Arnold Toynbee in his classic book, Civilization on Trial, wrote of the common ailments that brought great civilizations to an end. Such things as the rise of cults, superstition, and corrupt leadership were deadly.
All of the worse toxins in those civilizations could have been eliminated if ignorance had been addressed and leaders, who became vain, corrupt, hubristic, had been vanquished. They had surrounded themselves with toadies, demanded adulation, and hadn’t allowed thoughtful discourse and collaborative problem solving.
Leaders, who sustain success and build great institutions, are learners suffused with curiosity and humility. As Andy Grove, former CEO of Intel, said, “all leaders must set a culture of creative problem solving, win-win confrontation, constant learning”.

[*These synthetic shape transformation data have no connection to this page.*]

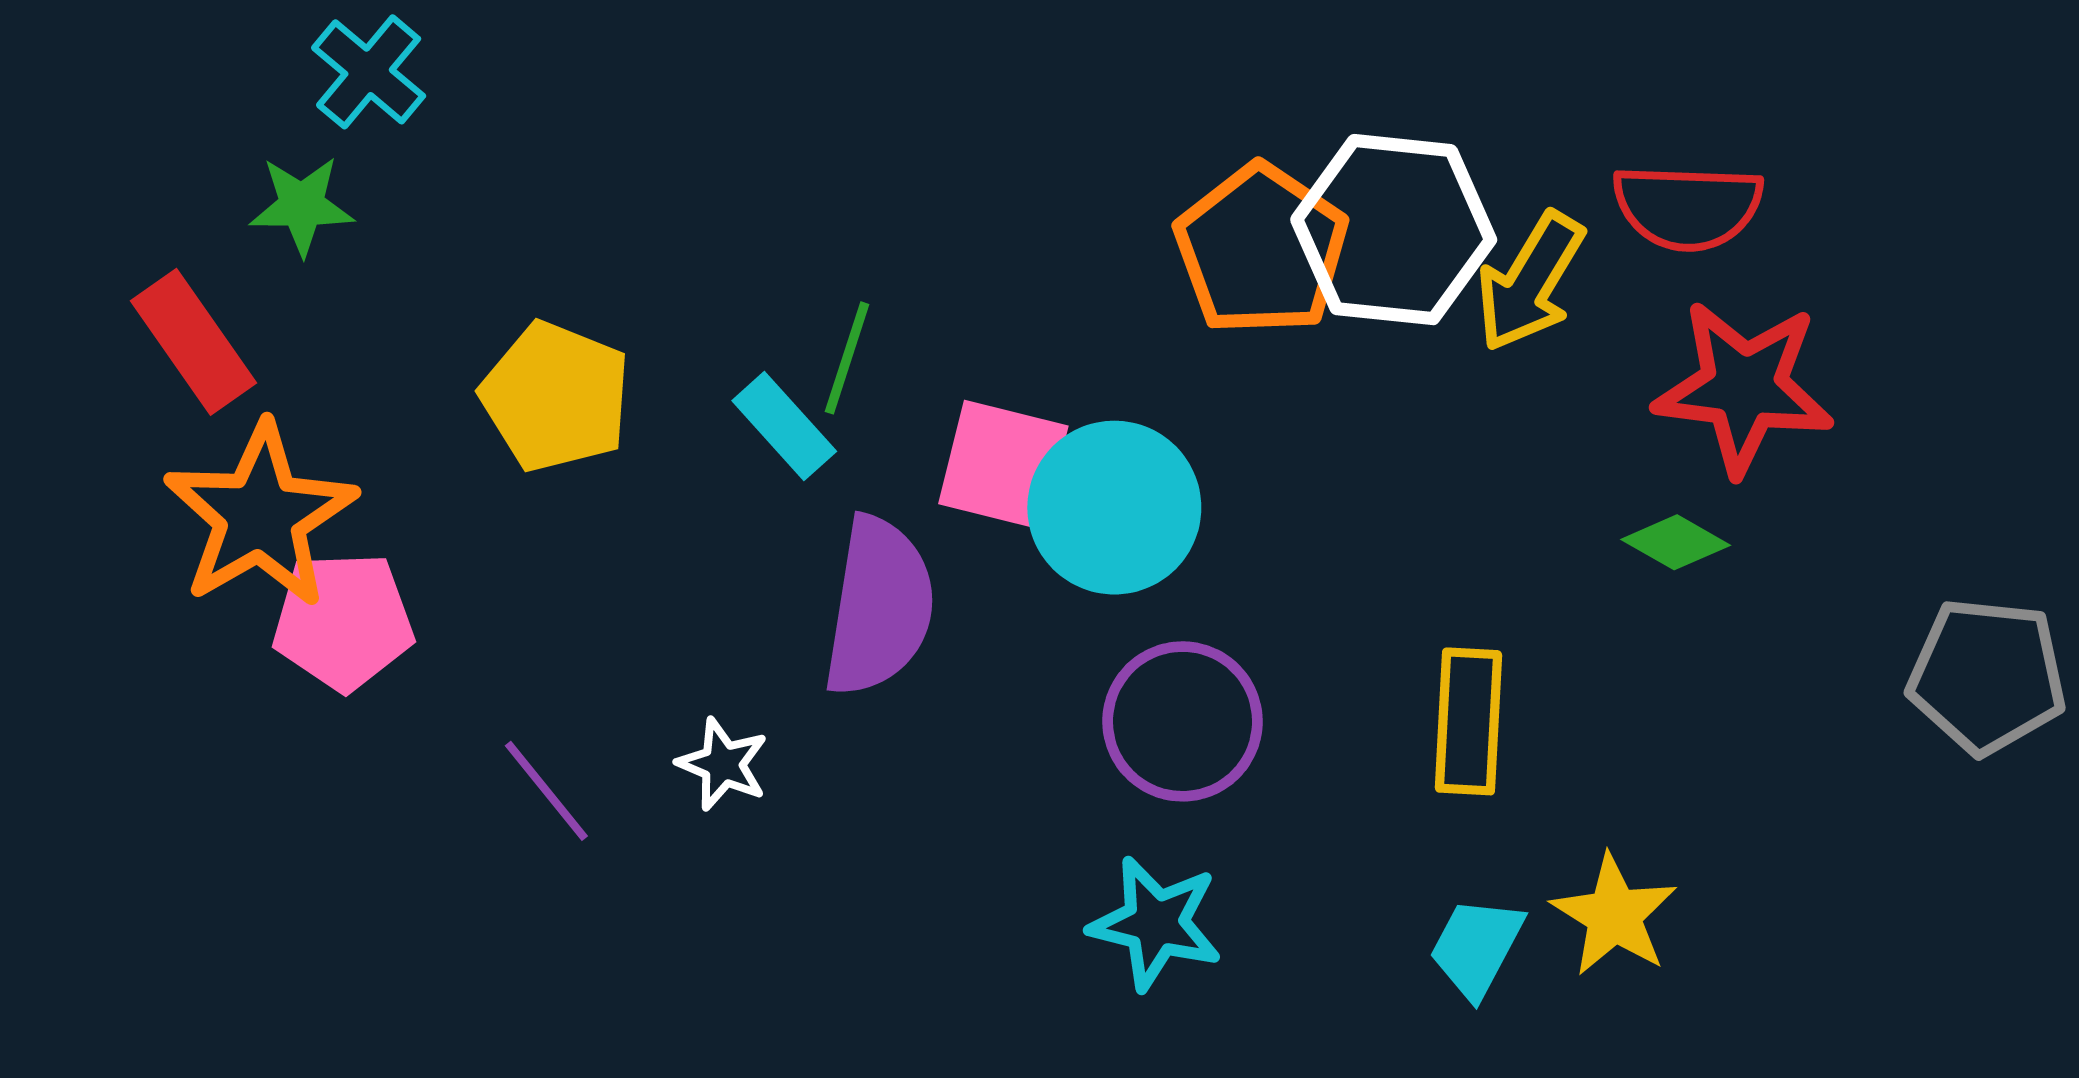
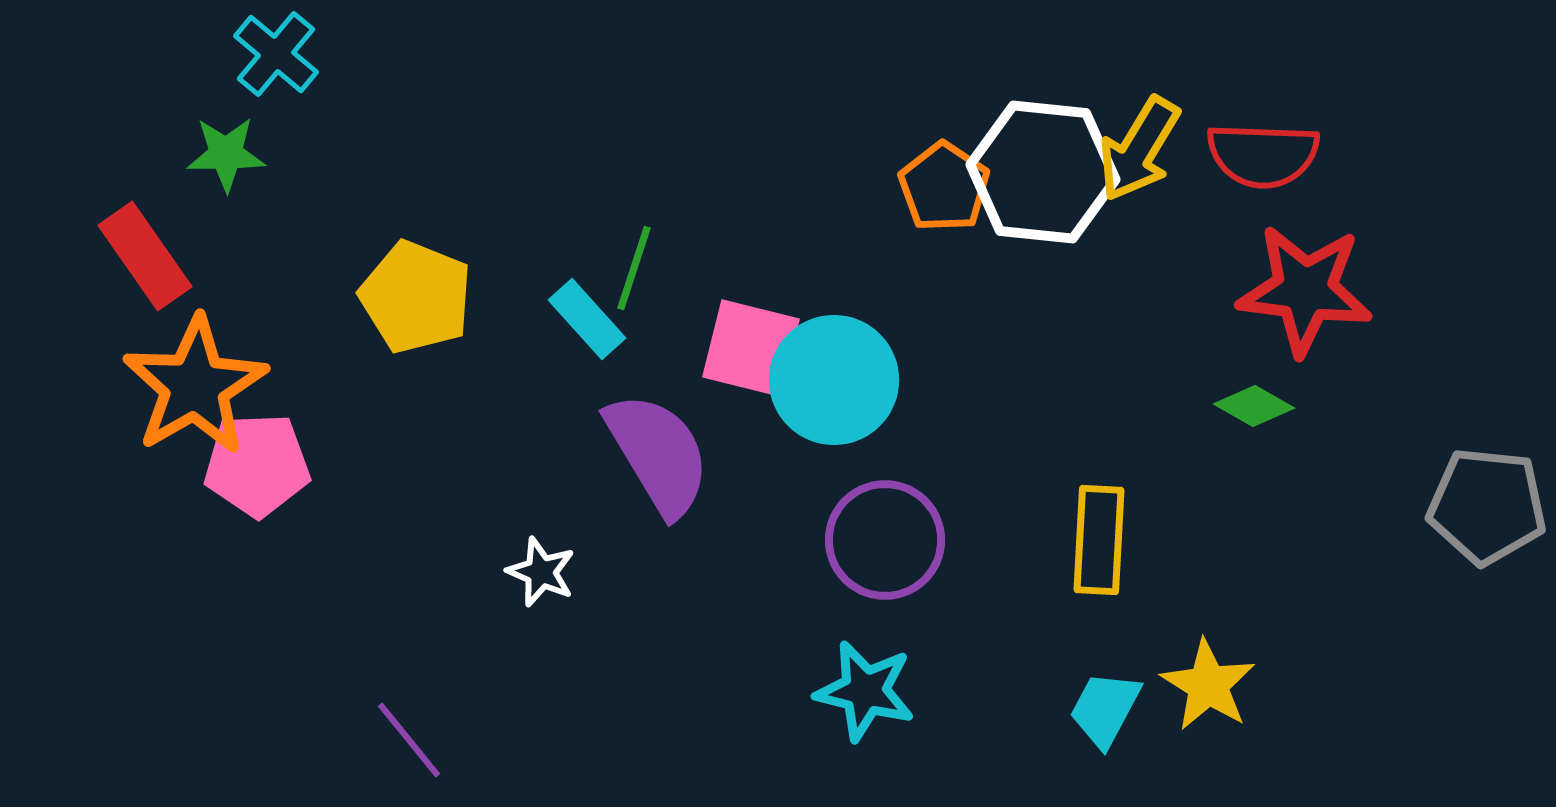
orange pentagon: (1261, 250) -> (944, 187), size x0.7
yellow arrow: (1530, 282) -> (1139, 149), moved
purple semicircle: (879, 606) -> (658, 454), turned -40
purple line: (546, 791) -> (409, 740), moved

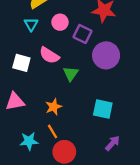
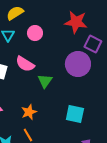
purple square: (82, 34) -> (93, 44), moved

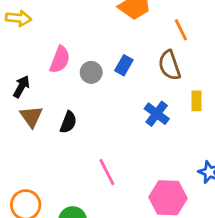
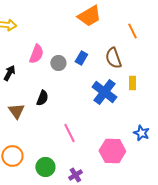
orange line: (181, 30) -> (132, 31), moved
blue cross: (157, 114) -> (104, 92), size x1.4
brown triangle: (31, 117) -> (16, 111), moved

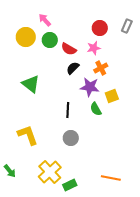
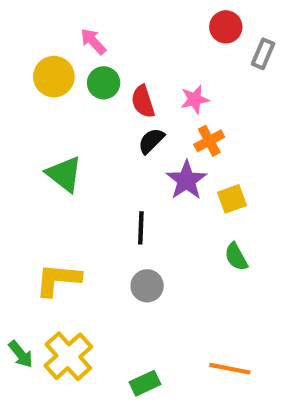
red circle: (100, 28) -> (226, 27), moved
red semicircle: (69, 49) -> (143, 101), turned 42
purple star: (90, 87) -> (186, 180), turned 30
green semicircle: (96, 109) -> (236, 257), moved
yellow L-shape: (28, 135) -> (58, 280), turned -65
yellow cross: (50, 172) -> (68, 356), moved

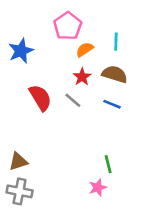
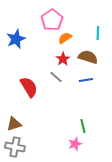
cyan line: (116, 42) -> (98, 33), moved
red semicircle: (40, 98) -> (29, 87), moved
blue line: (112, 104) -> (86, 80), turned -32

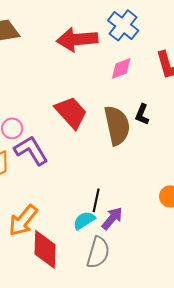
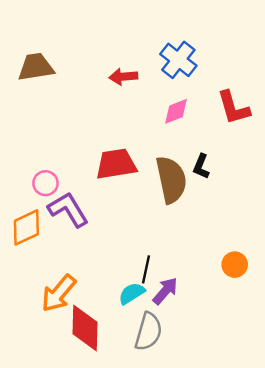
red arrow: (77, 39) -> (123, 77), size x0.6
red trapezoid: (71, 112) -> (116, 164), turned -57

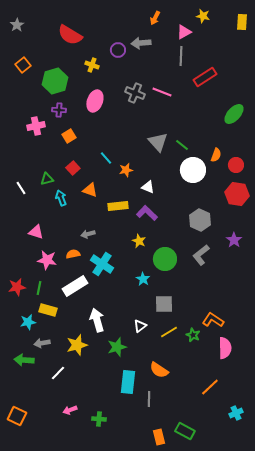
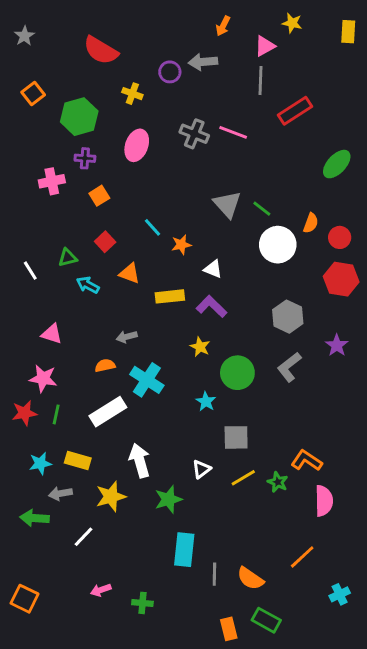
cyan arrow: (61, 198) -> (88, 285), turned -42
pink star: (47, 260) -> (43, 378), moved
yellow rectangle: (48, 310) -> (78, 460), moved
orange semicircle: (159, 370) -> (250, 579), moved

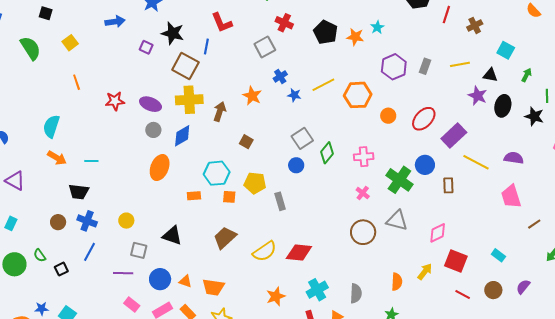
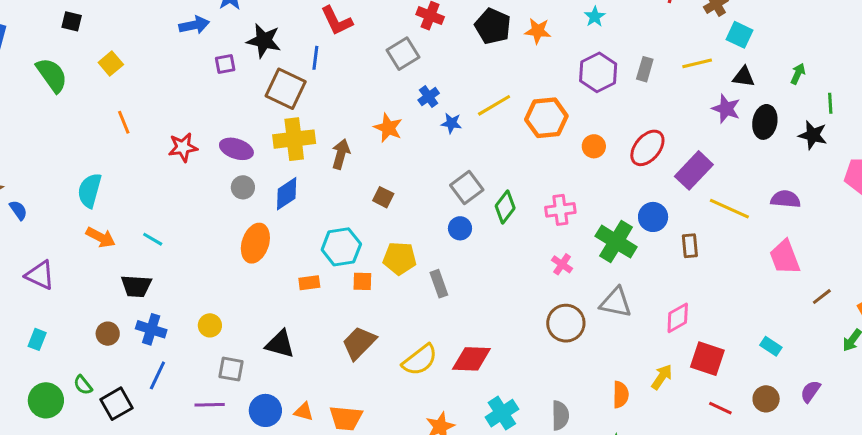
blue arrow: (115, 22) -> (194, 25), moved
cyan star: (377, 27) -> (595, 17), moved
purple square: (146, 47) -> (225, 64), turned -32
cyan square: (506, 50) -> (739, 35), moved
cyan line: (91, 161) -> (153, 239), turned 32
black square: (61, 269) -> (117, 404), size x1.5

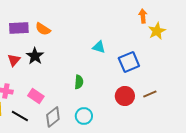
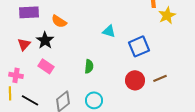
orange semicircle: (43, 29) -> (59, 21), moved
pink rectangle: (36, 96) -> (46, 66), moved

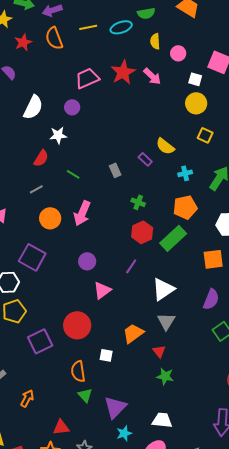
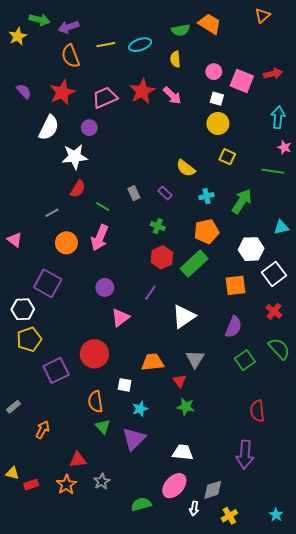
green semicircle: (146, 13) -> (181, 30), moved
red star: (23, 42) -> (62, 92), moved, size x1.4
pink circle: (178, 53) -> (214, 72), moved
white star: (58, 135) -> (75, 157), size x1.4
red semicircle: (41, 158) -> (78, 189), moved
purple rectangle: (145, 159) -> (165, 193), moved
green line: (73, 174) -> (103, 207), moved
gray triangle: (166, 321) -> (195, 359), moved
orange trapezoid: (133, 333) -> (153, 362), turned 30
cyan star: (124, 433) -> (140, 409), moved

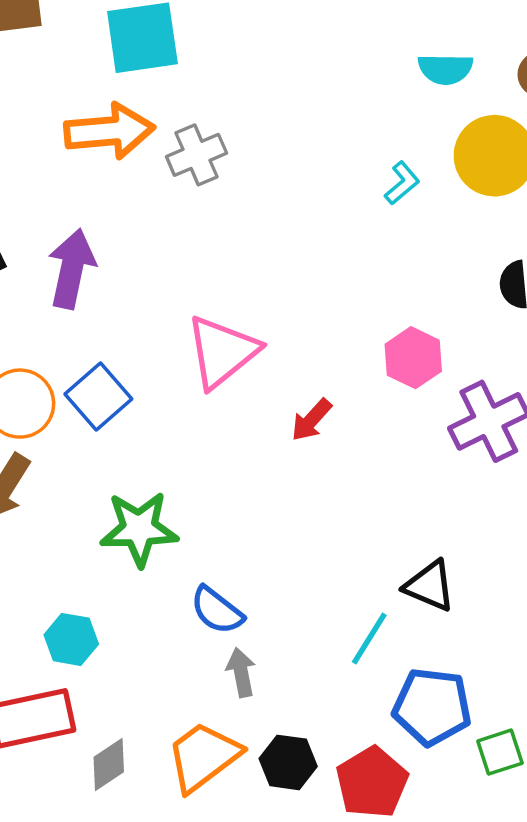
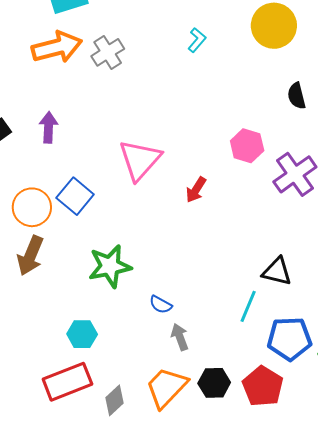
cyan L-shape: (402, 183) -> (197, 40), moved
purple arrow: (72, 269) -> (48, 127), size x0.7
blue semicircle: (217, 610) -> (161, 305), size x0.7

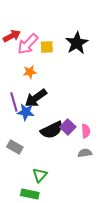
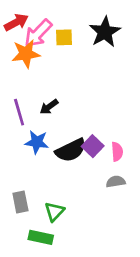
orange star: (30, 72) -> (26, 54), moved, size x1.5
black arrow: (36, 98) -> (49, 107), size x0.6
blue star: (26, 112) -> (37, 142), moved
gray rectangle: (15, 147) -> (20, 202), moved, turned 49

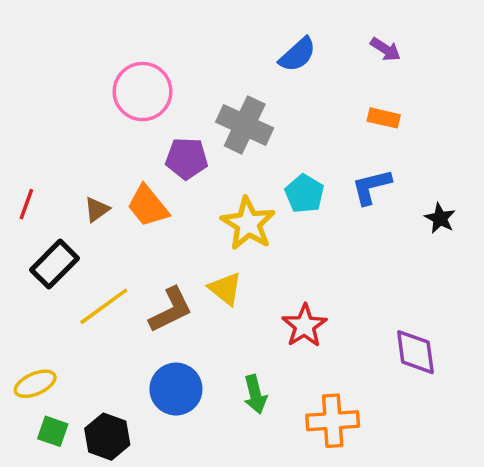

A healthy culture is one where everyone is learning and teaching, where skills are upgraded and shared, where children join learning teams to follow their curiosities. Many companies have already placed learning as a high priority and hundreds of Chief Learning Officers (CLO’s) have joined the “C suite”.
A Global Learning Network is needed now to allow the free commerce of ideas and creativity starting with those excluded from education like girls and women and of course refugees everywhere. Only in this way can we beat down ignorance.